**Textauszug**.
++++++++++

Obehausen. Neun Monate vor den wichtigen Kommunalwahlen ergreifen alle Fraktionen und Gruppen im Rat die Chance, ihre Ansichten zu Oberhausen darzustellen.

Traditionell nutzen die Oberhausener Ratsparteien bei der politischen Genehmigung der Ausgaben und Einnahmen der Stadt für das kommende Jahr die Chance, ihre Sicht auf die aktuelle Situation ihrer Heimat darzustellen.

Wir fassen die wichtigsten Aussagen der Ratsfraktionen und -gruppen aus der Debatte zum Haushalt 2025 hier zusammen - anhand der uns zugesandten Reden. Nach Beschluss des Rates in der Sitzung vom Montag, 16. Dezember, darf die Stadt 2025 rund 1,15 Milliarden Euro ausgeben - bei Einnahmen von 1,05 Milliarden Euro. Die Lücke wird durch neue Verschuldung geschlossen. Die Altschulden betragen bereits zwei Milliarden Euro, für die die Stadt über 40 Millionen Euro nur an Zinsen zahlen muss.

++++++++++

**Gesammelte Daten**.
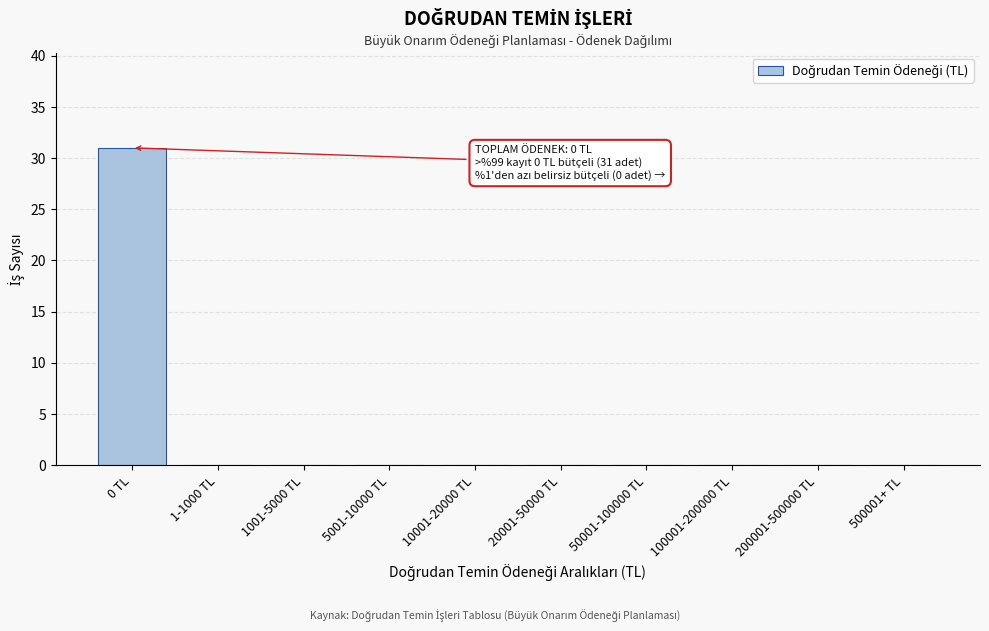

Reading right to left, transcribe all the data shown in this chart.

500001+ TL=0	200001-500000 TL=0	100001-200000 TL=0	50001-100000 TL=0	20001-50000 TL=0	10001-20000 TL=0	5001-10000 TL=0	1001-5000 TL=0	1-1000 TL=0	0 TL=31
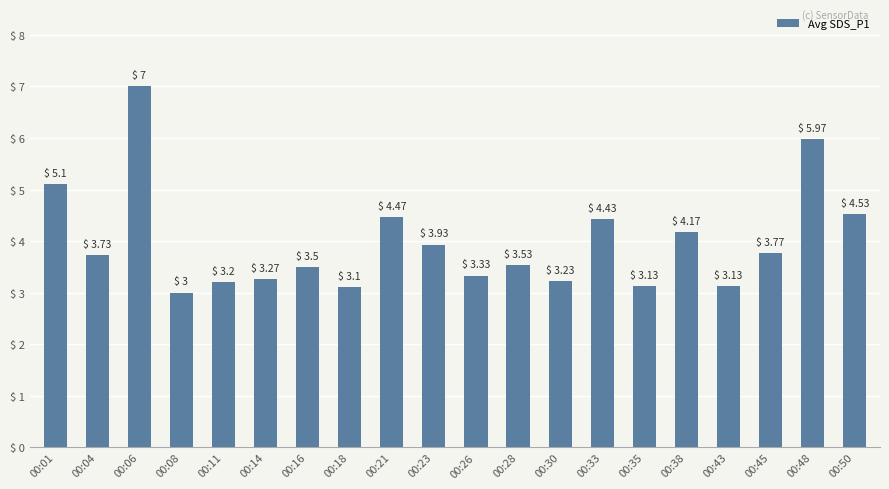

What is the average value?

4.0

++++++++++

**Aufgaben**.
a - Nenne alle Geldbeträge in Euro, die im Textauszug vorkommen.
b - Schreib den Teil des Textauszugs zwischen „Traditionell nutzen die“ und „ihrer Heimat darzustellen.“ wortgetreu ab, beide Stellen eingeschlossen.

**Nummerierte Antworten**.
a -
- rund 1,15 Milliarden Euro
- 1,05 Milliarden Euro
- zwei Milliarden Euro
- über 40 Millionen Euro

b -
Traditionell nutzen die Oberhausener Ratsparteien bei der politischen Genehmigung der Ausgaben und Einnahmen der Stadt für das kommende Jahr die Chance, ihre Sicht auf die aktuelle Situation ihrer Heimat darzustellen.